During the 1988 election season’s presidential debates, George H. W. Bush described his opponent, Michael Dukakis, as ‘a card-carrying member of the ACLU.’ This was supposed to be a zinger, a devastating put-down line that would show up his opponent as a radical, a wanna-be hippie, an out-of-touch member of the East Coast elite, an un-American, unrepentant, defender of–civil liberties. You know, those things enumerated in the Bill of Rights and enshrined in the American Constitution, which every patriot, suitably armed with his Second Amendment-protected guns, is sworn to protecting against the ravages of commies and pinkos and terrorists everywhere. The line worked; it went down famously with the Republican ‘faithful’ and the ‘base.’ The continued strategy of painting Dukakis as an effete pointyhead disconnected from broader American realities worked; Republican pollsters knew their party, and the folks who voted them in power.
We should keep this in mind every time we come across an instance of the ludicrous ‘Republicans were so much better, so much more moderate and balanced in the good old days’ line. The latest deposit of this bovine excreta may be found in Jon Meacham‘s ‘Nostalgia for The Grace of George H. W. Bush‘ the tagline for which reads: “The Journey from Bush to Trump disproves Darwin.”
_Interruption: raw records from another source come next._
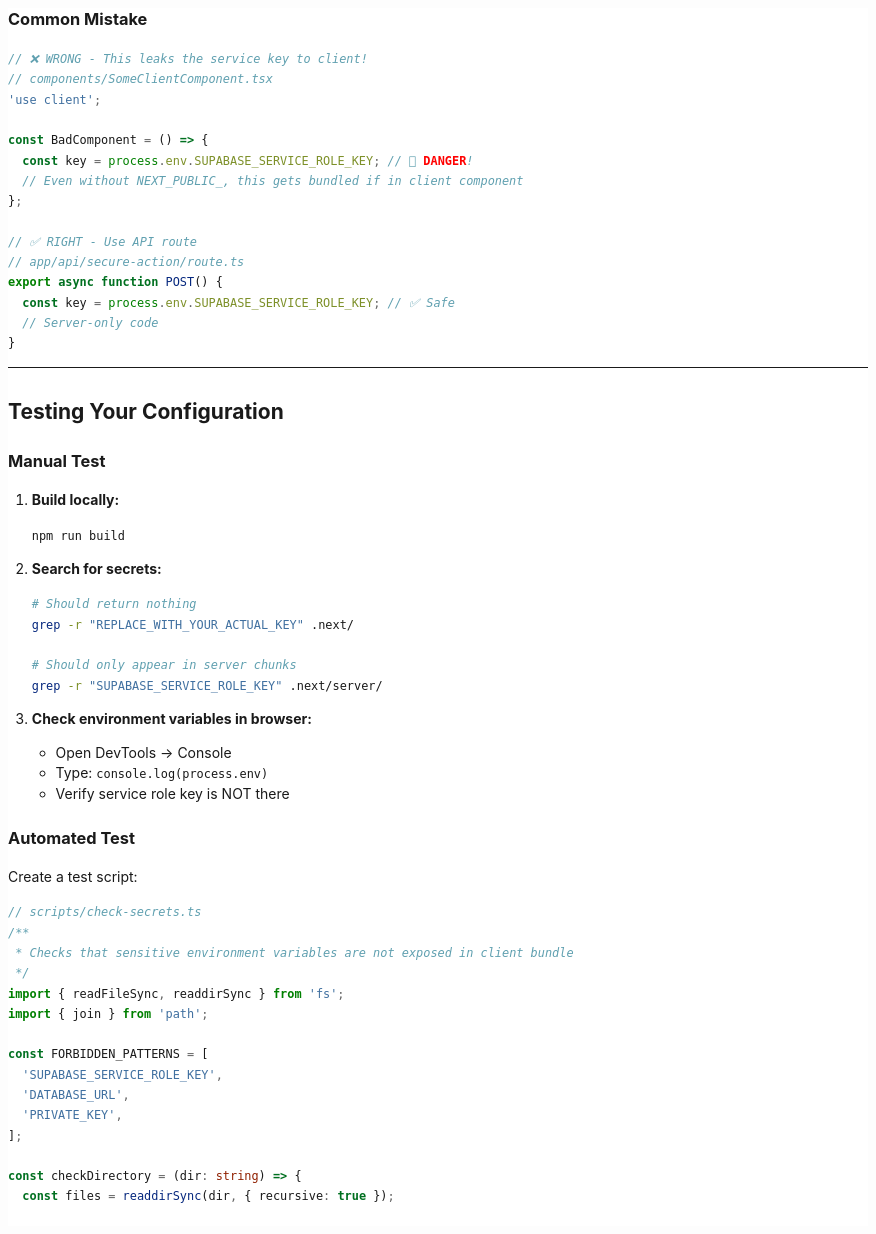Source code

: ### Common Mistake

```typescript
// ❌ WRONG - This leaks the service key to client!
// components/SomeClientComponent.tsx
'use client';

const BadComponent = () => {
  const key = process.env.SUPABASE_SERVICE_ROLE_KEY; // 🚨 DANGER!
  // Even without NEXT_PUBLIC_, this gets bundled if in client component
};

// ✅ RIGHT - Use API route
// app/api/secure-action/route.ts
export async function POST() {
  const key = process.env.SUPABASE_SERVICE_ROLE_KEY; // ✅ Safe
  // Server-only code
}
```

---

## Testing Your Configuration

### Manual Test

1. **Build locally:**
   ```bash
   npm run build
   ```

2. **Search for secrets:**
   ```bash
   # Should return nothing
   grep -r "REPLACE_WITH_YOUR_ACTUAL_KEY" .next/

   # Should only appear in server chunks
   grep -r "SUPABASE_SERVICE_ROLE_KEY" .next/server/
   ```

3. **Check environment variables in browser:**
   - Open DevTools → Console
   - Type: `console.log(process.env)`
   - Verify service role key is NOT there

### Automated Test

Create a test script:

```typescript
// scripts/check-secrets.ts
/**
 * Checks that sensitive environment variables are not exposed in client bundle
 */
import { readFileSync, readdirSync } from 'fs';
import { join } from 'path';

const FORBIDDEN_PATTERNS = [
  'SUPABASE_SERVICE_ROLE_KEY',
  'DATABASE_URL',
  'PRIVATE_KEY',
];

const checkDirectory = (dir: string) => {
  const files = readdirSync(dir, { recursive: true });
  
```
That tagline gives the game away. The journey from Bush to Trump does not ‘disprove Darwin.’ Rather, it does the exact opposite. The journey from Bush to Trump shows that the American political environment furnished adaptive niches for political creatures like racists; their traits were suited for flourishing in it. That environment was set up by Republicans, their base and their party; it was sustained by the actions of supposedly genteel folks like the Bushes and the Reagans. They fostered racism and chauvinism and xenophobia and, surprise!, a ‘survival-of-the-fittest’ view of society in which the poor and the unfortunate and the systematically oppressed and disenfranchised were to be kicked to the curb by those in power. And God help those who, like the ACLU, spoke up on their behalf.
This environment was fertile breeding ground for those possessed of the traits with which to exploit it. Enter Fox News, Rush Limbaugh, Glenn Beck, Alex Jones, Sarah Palin, and Donald Trump. The line of progression is clear and visible; it is clear too which political creatures’ offspring flourished in the environment created and sustained by the Republican Party. Along the way, America committed mass murder in Iraq; it tortured; it refused to punish those who had committed those supposedly un-American crimes. It should not be surprised that Donald Trump has shown up on its doorsteps demanding to be let in; he’s been on the inside, and he’s seen what works.
Meacham’s invocation of Darwin here shows two things: 1) He does not understand Darwin and 2) He has not been paying attention the last twenty-eight years. The former might be forgivable; after all, many people don’t. The latter is not. Meacham thinks he is offering a diagnosis; unfortunately, he is part of the problem.